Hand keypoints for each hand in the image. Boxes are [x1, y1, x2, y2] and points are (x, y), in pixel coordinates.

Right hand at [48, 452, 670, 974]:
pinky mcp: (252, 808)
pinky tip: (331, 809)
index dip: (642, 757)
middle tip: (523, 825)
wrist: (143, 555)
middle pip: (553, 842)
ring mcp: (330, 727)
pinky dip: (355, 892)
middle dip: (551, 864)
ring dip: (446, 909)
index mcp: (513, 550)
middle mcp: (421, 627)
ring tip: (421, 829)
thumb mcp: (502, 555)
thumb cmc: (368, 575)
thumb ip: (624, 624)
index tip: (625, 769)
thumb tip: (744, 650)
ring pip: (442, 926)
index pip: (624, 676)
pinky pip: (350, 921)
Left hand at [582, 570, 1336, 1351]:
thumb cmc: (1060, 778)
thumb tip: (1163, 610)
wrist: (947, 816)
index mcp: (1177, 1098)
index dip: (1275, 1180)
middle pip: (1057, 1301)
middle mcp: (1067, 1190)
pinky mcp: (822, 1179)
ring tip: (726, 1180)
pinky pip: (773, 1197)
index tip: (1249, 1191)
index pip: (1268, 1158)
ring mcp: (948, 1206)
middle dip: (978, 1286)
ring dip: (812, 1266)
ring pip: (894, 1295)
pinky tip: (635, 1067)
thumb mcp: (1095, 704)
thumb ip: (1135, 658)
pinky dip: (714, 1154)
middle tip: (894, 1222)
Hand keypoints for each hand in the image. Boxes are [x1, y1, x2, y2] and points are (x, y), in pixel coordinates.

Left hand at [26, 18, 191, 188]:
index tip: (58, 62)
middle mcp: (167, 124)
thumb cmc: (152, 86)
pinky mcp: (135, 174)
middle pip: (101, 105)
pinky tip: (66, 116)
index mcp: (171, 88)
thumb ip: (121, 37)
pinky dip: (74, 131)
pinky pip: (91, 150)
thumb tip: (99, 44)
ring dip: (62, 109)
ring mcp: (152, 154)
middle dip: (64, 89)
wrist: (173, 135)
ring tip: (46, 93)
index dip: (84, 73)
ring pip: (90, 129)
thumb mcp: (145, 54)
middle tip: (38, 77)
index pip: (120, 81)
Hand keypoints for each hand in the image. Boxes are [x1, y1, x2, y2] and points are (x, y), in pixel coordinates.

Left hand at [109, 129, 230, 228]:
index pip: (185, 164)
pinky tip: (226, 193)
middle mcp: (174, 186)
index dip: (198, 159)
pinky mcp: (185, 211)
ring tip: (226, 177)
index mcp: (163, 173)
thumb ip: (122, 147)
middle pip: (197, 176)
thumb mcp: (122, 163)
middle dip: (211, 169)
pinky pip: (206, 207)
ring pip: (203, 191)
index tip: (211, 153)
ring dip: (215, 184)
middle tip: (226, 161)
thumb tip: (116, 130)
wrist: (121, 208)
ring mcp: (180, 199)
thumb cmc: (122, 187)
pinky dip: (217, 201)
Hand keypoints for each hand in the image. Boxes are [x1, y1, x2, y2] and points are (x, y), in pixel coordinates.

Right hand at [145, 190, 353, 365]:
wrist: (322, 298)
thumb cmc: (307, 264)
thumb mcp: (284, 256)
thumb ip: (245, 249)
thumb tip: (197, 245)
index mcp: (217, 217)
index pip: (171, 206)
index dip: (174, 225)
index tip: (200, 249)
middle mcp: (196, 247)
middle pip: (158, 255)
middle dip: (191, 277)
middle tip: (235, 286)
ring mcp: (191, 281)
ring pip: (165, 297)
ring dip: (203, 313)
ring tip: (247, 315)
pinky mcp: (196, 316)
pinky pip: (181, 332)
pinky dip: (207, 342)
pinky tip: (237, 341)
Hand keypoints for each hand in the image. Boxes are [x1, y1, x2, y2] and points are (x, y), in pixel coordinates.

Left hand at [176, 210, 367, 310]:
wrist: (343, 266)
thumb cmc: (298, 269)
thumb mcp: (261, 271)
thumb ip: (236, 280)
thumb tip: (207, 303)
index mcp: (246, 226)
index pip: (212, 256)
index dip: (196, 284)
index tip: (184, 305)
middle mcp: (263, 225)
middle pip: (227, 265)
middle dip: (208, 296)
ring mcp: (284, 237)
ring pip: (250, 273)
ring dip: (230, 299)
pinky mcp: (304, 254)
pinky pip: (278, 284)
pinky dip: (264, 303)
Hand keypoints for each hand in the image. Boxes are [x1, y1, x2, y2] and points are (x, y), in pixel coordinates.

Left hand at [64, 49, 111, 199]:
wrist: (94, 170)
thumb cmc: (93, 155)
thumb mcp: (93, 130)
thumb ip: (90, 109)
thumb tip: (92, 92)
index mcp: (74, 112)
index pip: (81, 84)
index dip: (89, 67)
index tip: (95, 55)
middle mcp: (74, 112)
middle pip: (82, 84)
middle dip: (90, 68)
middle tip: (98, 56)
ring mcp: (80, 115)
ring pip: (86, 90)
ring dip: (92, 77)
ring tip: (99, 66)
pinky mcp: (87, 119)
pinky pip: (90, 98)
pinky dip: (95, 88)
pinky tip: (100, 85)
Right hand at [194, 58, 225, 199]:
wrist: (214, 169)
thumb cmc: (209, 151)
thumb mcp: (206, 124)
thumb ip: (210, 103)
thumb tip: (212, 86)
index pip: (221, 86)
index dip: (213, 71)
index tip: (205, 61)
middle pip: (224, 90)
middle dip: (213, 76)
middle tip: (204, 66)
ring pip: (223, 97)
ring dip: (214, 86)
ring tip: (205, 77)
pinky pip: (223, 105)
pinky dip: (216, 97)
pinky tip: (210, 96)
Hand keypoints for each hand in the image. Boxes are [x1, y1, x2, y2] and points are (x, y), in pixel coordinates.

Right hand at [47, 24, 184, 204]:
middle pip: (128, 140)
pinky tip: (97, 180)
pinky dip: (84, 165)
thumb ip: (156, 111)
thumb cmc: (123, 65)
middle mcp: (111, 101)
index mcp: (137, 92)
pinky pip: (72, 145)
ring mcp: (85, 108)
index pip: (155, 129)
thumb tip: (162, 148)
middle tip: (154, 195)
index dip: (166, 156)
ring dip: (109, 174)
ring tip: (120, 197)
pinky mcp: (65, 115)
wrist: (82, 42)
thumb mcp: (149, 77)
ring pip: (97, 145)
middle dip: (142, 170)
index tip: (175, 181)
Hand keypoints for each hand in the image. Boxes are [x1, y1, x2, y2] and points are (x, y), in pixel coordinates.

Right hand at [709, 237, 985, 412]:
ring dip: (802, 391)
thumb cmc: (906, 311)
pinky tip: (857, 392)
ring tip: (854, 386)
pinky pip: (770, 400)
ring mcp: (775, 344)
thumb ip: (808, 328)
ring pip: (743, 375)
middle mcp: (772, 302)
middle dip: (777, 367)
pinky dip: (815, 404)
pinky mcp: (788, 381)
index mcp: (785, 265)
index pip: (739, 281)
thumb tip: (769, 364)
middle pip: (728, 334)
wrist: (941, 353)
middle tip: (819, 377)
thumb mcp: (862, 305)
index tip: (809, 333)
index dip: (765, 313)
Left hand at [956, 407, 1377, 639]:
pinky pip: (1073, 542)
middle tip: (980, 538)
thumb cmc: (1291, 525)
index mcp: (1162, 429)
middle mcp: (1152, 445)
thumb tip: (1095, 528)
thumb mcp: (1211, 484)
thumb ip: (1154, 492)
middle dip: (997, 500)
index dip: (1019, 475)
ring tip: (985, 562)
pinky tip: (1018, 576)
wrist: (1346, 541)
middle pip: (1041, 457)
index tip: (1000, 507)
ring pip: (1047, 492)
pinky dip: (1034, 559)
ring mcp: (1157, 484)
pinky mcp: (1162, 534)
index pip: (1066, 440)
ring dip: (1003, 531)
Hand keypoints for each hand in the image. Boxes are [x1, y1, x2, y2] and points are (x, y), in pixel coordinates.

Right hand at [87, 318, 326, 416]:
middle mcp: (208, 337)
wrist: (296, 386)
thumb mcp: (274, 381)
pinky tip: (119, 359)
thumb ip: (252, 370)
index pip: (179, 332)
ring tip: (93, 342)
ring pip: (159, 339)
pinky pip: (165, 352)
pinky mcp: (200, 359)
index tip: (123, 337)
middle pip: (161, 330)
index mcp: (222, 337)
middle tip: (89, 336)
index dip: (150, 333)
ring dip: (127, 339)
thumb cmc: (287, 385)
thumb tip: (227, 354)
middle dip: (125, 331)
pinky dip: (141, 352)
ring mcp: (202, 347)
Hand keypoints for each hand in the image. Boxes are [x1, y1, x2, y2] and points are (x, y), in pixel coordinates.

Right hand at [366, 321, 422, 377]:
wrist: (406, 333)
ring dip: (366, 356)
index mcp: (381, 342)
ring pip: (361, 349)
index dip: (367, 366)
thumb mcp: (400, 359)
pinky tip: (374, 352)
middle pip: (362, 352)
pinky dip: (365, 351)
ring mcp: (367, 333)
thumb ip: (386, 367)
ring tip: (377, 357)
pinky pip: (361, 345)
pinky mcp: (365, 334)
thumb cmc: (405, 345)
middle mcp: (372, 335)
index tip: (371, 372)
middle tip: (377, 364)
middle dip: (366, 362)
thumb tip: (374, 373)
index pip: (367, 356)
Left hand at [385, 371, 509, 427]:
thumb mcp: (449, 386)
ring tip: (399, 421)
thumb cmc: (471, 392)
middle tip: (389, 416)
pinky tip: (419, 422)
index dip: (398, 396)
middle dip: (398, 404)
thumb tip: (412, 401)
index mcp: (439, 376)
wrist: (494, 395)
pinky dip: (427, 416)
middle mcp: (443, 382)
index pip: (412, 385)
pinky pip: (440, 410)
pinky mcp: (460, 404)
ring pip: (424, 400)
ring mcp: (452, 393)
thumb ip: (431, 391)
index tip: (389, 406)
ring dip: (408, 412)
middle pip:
● ● ● ● ●
### [TASK TO CARRY OUT]
Copy, from the material, each line that holds the string "Right".

### [ANSWER TO THIS PROBLEM]
Right hand at [48, 452, 670, 974]:
Right hand at [145, 190, 353, 365]:
Right hand at [194, 58, 225, 199]:
Right hand at [47, 24, 184, 204]:
Right hand at [709, 237, 985, 412]:
Right hand at [87, 318, 326, 416]:
Right hand at [366, 321, 422, 377]:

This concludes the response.